Царица Тамара, не утратившая доброты в водовороте дворцовых интриг, сочувствовала Мариам, но не могла забыть лебединой песни светлой Тэкле, чутьем угадывая причастность Мариам к гибели любимой Луарсаба, ибо Мариам всячески отклоняла беседу о странном исчезновении Тэкле.
Выручил царицу Тамару князь Леон Абашидзе, начальник царского замка. Он уговорил "назойливую" объехать владетельные княжества и настоять на втором общем послании русийскому монарху.
Мариам последовала его совету. Вперед выехал азнаур Датико, оставленный князем Баака с наказом оберегать царицу от всех бед.
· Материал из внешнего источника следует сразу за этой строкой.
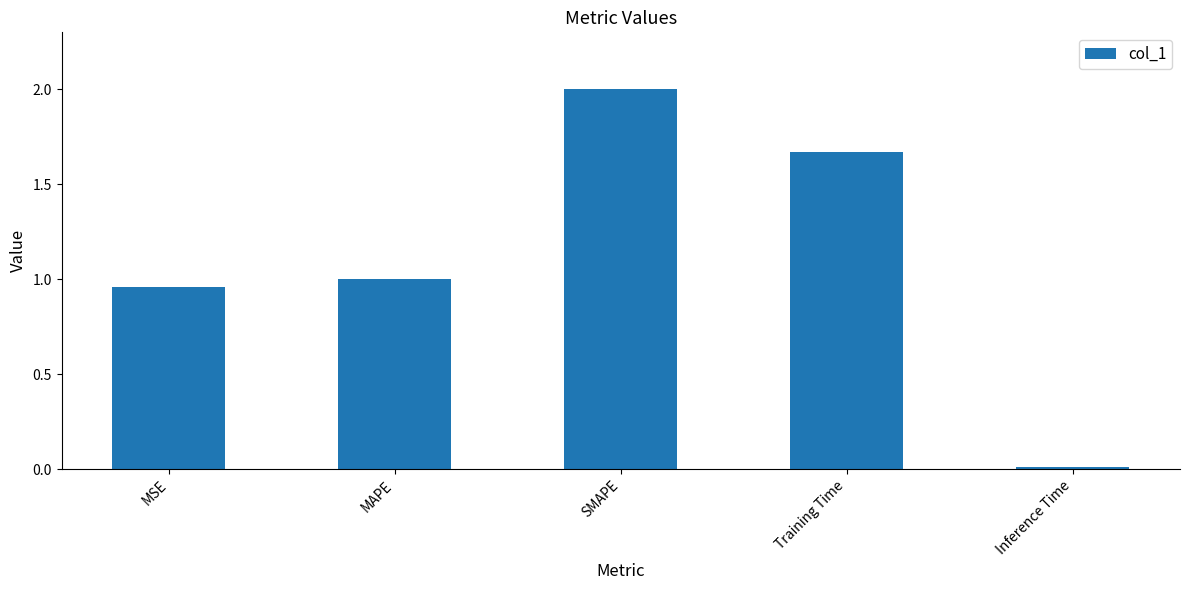

What is the label of the 2nd bar from the left?

MAPE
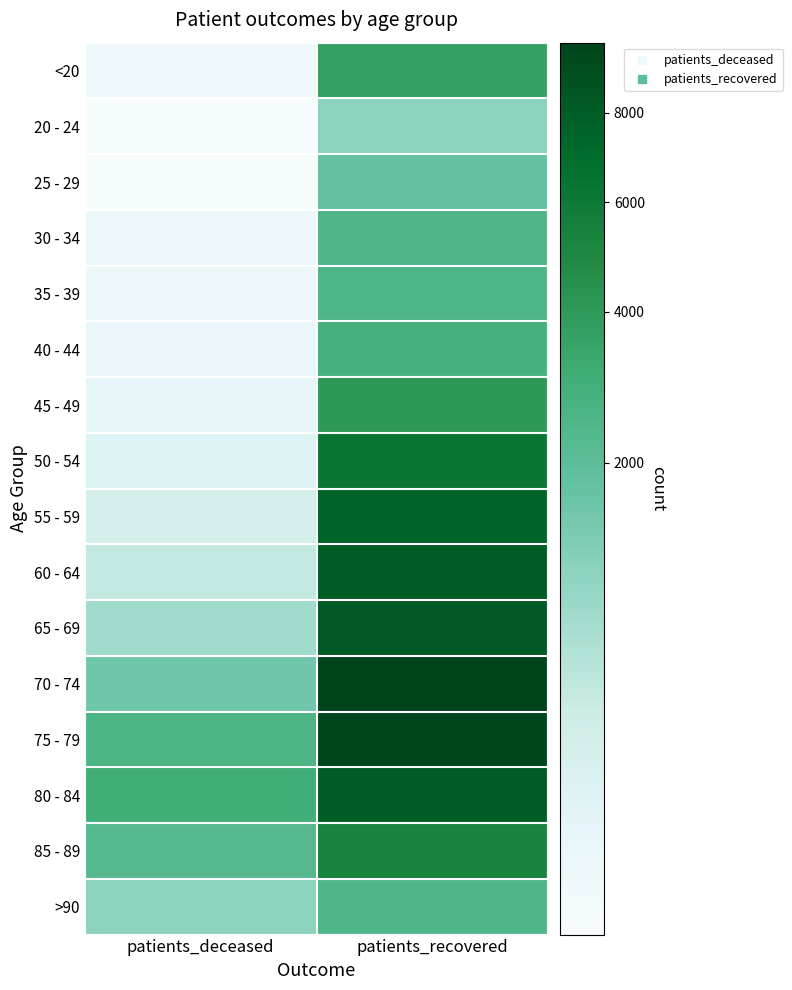

At how many categories does at least one series exceed 3684?

1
Таким поручением Датико не был осчастливлен. С той памятной ночи, когда из Метехского замка исчезла светлая Тэкле, он возненавидел Мариам. Ведьма приостановила его жизнь, оторвала от великодушного начальника, князя Баака. Прошумела Сапурцлийская битва, громом прокатилась Марткобская, а он, обреченный на тягостное бездействие, должен был заботиться о сундуках потускневшей царицы.
Объезжая владетельные княжества Западной Грузии, Датико сразу заметил, что весть о посещении царицы Мариам принималась без особой радости.
Осторожный намек Датико не остановил старую царицу. Чем упрямее она требовала в владетельных замках посольства в Русию, тем замкнутее становились владетели.
Нагруженная скудными дарами, проклиная коварство бывших друзей, Мариам вернулась в Имерети. У городских ворот Кутаиси ее пышно встретило духовенство и придворная знать. Леон Абашидзе, теребя завитой ус, поздравил достойную Мариам с благополучным возвращением и почтительно известил: слава творцу, дом ее спешно закончен. Царица Тамара разукрасила его коврами и турецкими диванами, не позабыла наполнить водоем морской рыбой и скотный загон сернами.
Едва сдерживая гнев и слезы, Мариам поняла: ее любезно выпроводили из царского замка.
Позвав терпеливого Датико, стала выговаривать: победа в Марткоби всем принесла славу, а ей - унижение. Несправедливый век! Вот царица Тамар, воспетая Руставели, тоже разбила персов, и ей досталась богатая добыча, а знамя калифа пожертвовала она хахульской божьей матери. А она, Мариам, разве не пожертвовала бы знамя Карчи-хана Кватахевскому монастырю?! А ожерелье калифа, подаренное великой Тамар Хахульской иконе? И она, царица Мариам, тоже воспела бы ожерелье Пеикар-хана в стихах победы, если бы находилась в Метехи, а не у лицемеров, сладких до приторности и кислых до отвращения. Но она долее не унизит себя, она возвращается в Тбилиси.
Датико, переминаясь с ноги на ногу, устало предложил, что он сам отправится вперед, дабы приготовить покои и приличествующую встречу. Осторожность царского азнаура спасла Мариам от нового позора.